Insekten-Diskussion

Manfred

Re: Insekten-Diskussion

#31

Beitrag von Manfred » Do 7. Dez 2017, 00:39

Na welche Insekten genau siehst du denn jetzt bedroht und möchtest sie schützen?
Heimische Insektenarten gibt es viele tausend und die haben alle ihre speziellen Lebensraumansprüche.
Oder geht es dir einfach nur darum, die Biomasse egal welcher Insektenarten zu steigern, und wenn ja, warum?

Pastinake

Re: Insekten-Diskussion

#32

Beitrag von Pastinake » Do 7. Dez 2017, 01:24

Heuschrecken brauchen nicht pauschal nackten Boden, das ist von Art zu Art verschieden. Was mir auffällt, ist z.B., daß ich weniger grüne Heuschrecken oder die großen grünen Heupferde sehe als früher.
Und die brauchen eher hohes, ungemähtes Gras, Blühpflanzen und damit viele Insekten, die sie fressen können. In meinem Garten auf den Flächen ohne Bewuchs sind auch sehr viele kleine braune Schrecken dieses Jahr zu finden gewesen. Als Schädlinge sind sie mir allerdings noch nicht aufgefallen. Und wenn ich dann mal ein Heupferd an meinen Blumen habe, freue ich mich wie Bolle. :)
········
• Arbeitsauftrag a
Welche Heuschrecken sieht Pastinake laut dem Textauszug seltener als früher?

(Gespeicherte Einträge)
········
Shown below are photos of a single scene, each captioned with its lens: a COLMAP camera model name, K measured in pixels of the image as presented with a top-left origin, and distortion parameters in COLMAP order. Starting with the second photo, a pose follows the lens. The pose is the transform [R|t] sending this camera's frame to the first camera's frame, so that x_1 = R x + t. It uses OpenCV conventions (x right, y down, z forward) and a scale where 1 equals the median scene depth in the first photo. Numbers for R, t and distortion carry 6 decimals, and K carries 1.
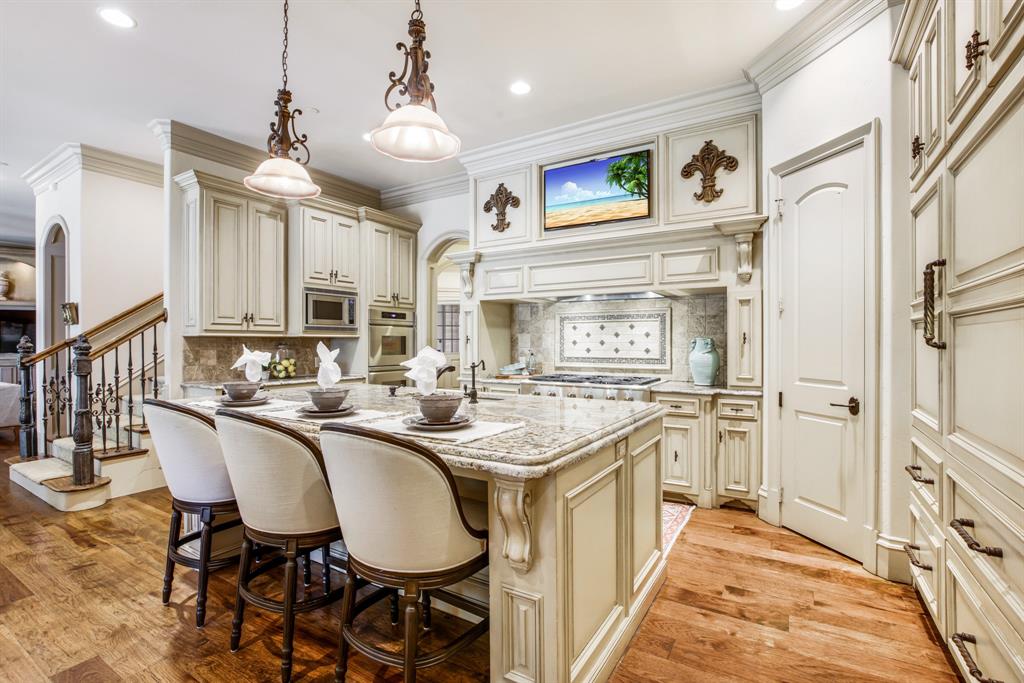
lens RADIAL K [[480.3, 0, 504.1], [0, 480.3, 347.2], [0, 0, 1]] dist [-0.021037, -0.000400]
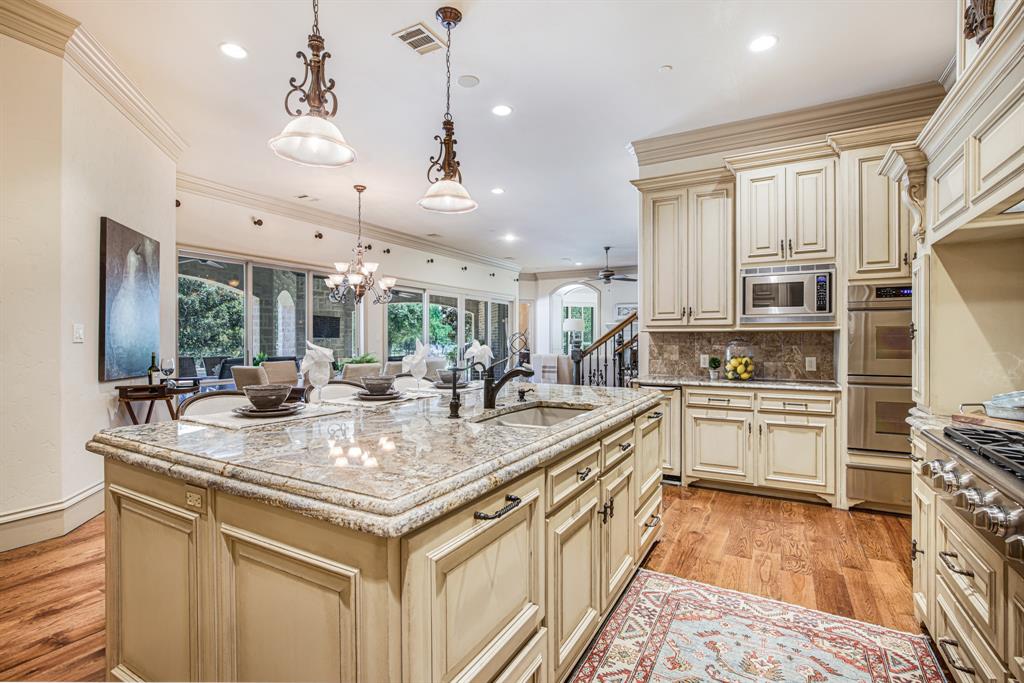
lens RADIAL K [[480.3, 0, 516.9], [0, 480.3, 344.1], [0, 0, 1]] dist [-0.021037, -0.000400]
pose [[0.051440, 0.010763, -0.998618, 0.402313], [-0.007161, 0.999920, 0.010409, -0.005104], [0.998650, 0.006616, 0.051513, 0.613555]]
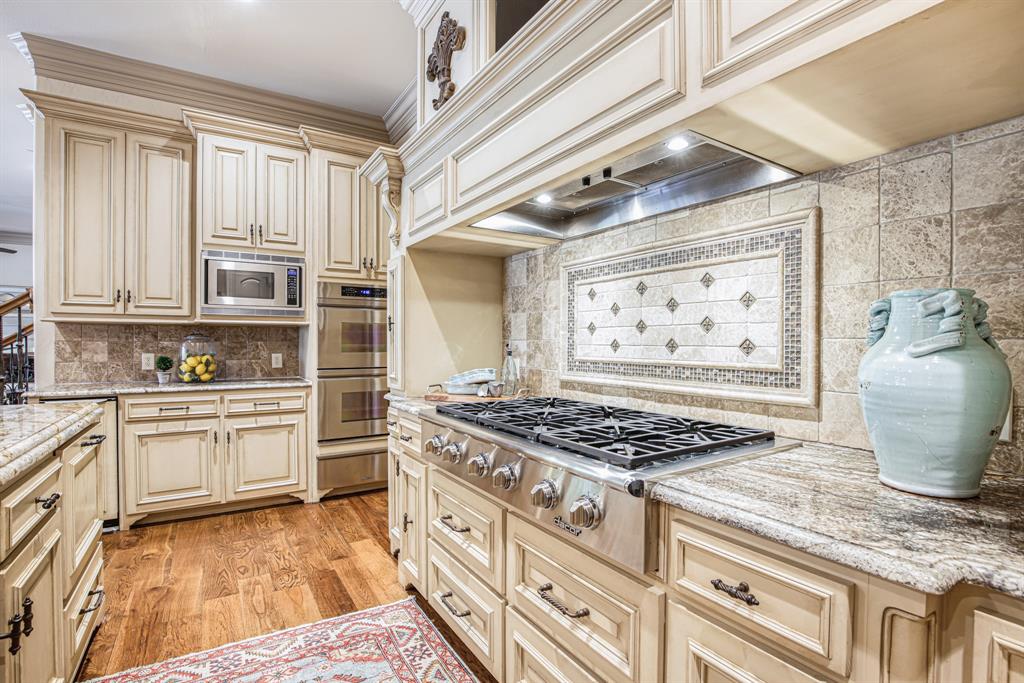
lens RADIAL K [[480.3, 0, 511.9], [0, 480.3, 345.8], [0, 0, 1]] dist [-0.021037, -0.000400]
pose [[0.902170, 0.006585, -0.431331, 0.292195], [-0.007793, 0.999969, -0.001035, 0.008487], [0.431310, 0.004295, 0.902193, 0.614828]]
········
• Arbeitsauftrag b
Schreibe die Auflistung neu, beginnend mit ihrem Anfang und endend mit der Zeile, die „347.2], [0, 0, 1]] dist [-0.021037, -0.000400]“ enthält. Ersetze dabei „a single scene“ durch „one scene“, lass alles andere unverändert und die Bilder in deiner Antwort weg.

• Antwort a
Pastinake sieht weniger grüne Heuschrecken und weniger große grüne Heupferde als früher.

• Antwort b
Shown below are photos of one scene, each captioned with its lens: a COLMAP camera model name, K measured in pixels of the image as presented with a top-left origin, and distortion parameters in COLMAP order. Starting with the second photo, a pose follows the lens. The pose is the transform [R|t] sending this camera's frame to the first camera's frame, so that x_1 = R x + t. It uses OpenCV conventions (x right, y down, z forward) and a scale where 1 equals the median scene depth in the first photo. Numbers for R, t and distortion carry 6 decimals, and K carries 1.
lens RADIAL K [[480.3, 0, 504.1], [0, 480.3, 347.2], [0, 0, 1]] dist [-0.021037, -0.000400]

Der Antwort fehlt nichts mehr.